How will the world political balance change? According to the UN’s figures, about half of the 2.3 billion increase in the world’s population over the next 40 years will come from Africa. Six of the 20 most populous countries in 2050 will probably be in sub-Saharan Africa: Nigerian, Democratic Republic of Congo, Ethiopia, Tanzania, Kenya and Uganda. They will be bursting with young people. It is impossible to imagine that their governments will not want a greater say in world affairs, no matter how difficult their domestic problems may be.
What is the future of immigration? In the United States, Europe and Australia migration is a huge political issue. Governments are fighting to protect their borders from unwanted migrants and to preserve their cultural identity. But as their workforce ages, will they be forced to import young workers from countries with dynamic population growth – mostly Africa? Will we see the Africanisation of the world?

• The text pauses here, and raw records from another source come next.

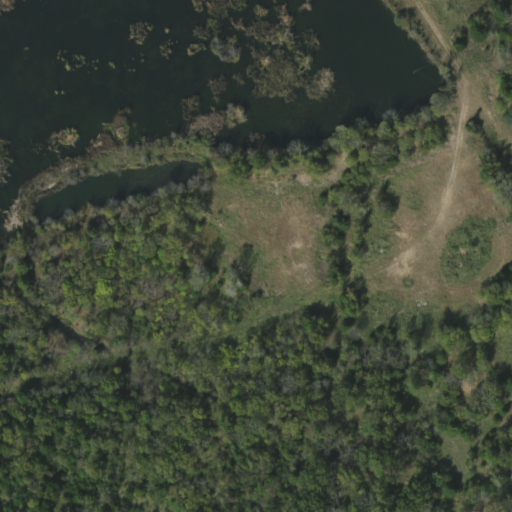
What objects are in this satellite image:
road: (467, 70)
road: (415, 277)
road: (464, 297)
road: (427, 325)
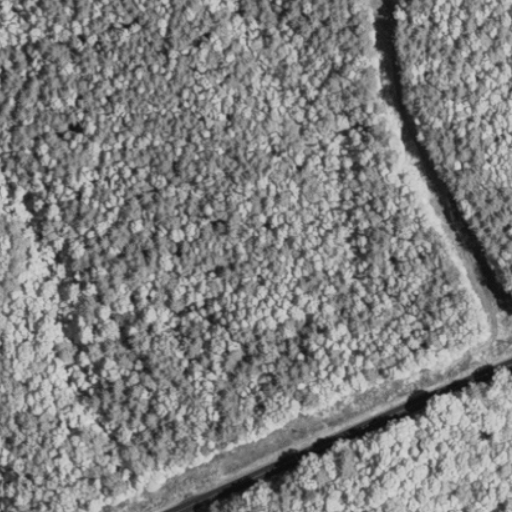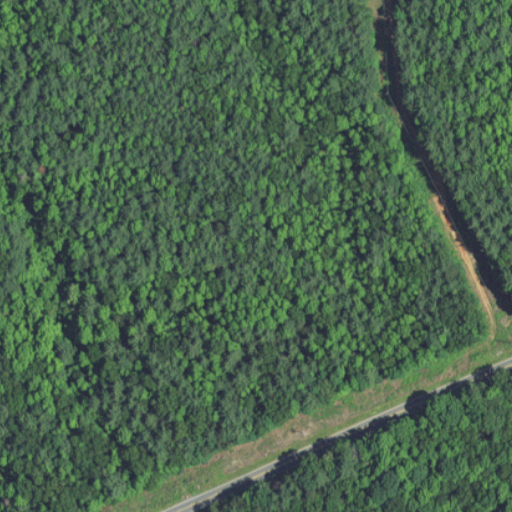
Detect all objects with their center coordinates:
road: (343, 437)
road: (188, 509)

What ideals will motivate people in 2050? The world may well become more religious. As Philip Longman points out, “adherents to fundamentalism, whether Christians, Jews, or Muslims, tend to have substantially more children than their secular counterparts”. People with a religious outlook have confidence in the future and are less afraid of bringing children into the world.
This may already be happening in the United States, where support for abortion is slipping because more and more young people have religious values – because their parents had more children.
As a demonstration of the power of progeny, the Amish, an American fundamentalist Protestant group renowned for using horse and buggy and shunning technology have grown from about 5,000 in 1900 to more than 250,000 today. The average Amish family has five or six children. The creed of secularism could wither away; at the very least it will be severely tested.
The most serious problem a world of seven billion people faces is not too many people, but too high a proportion of old people. The social and political changes of demographic are not dramatic but day by day they are changing our world. This the real story behind the seven billion. And the scariest thing of all is that almost no one cares.
Michael Cook is editor of MercatorNet.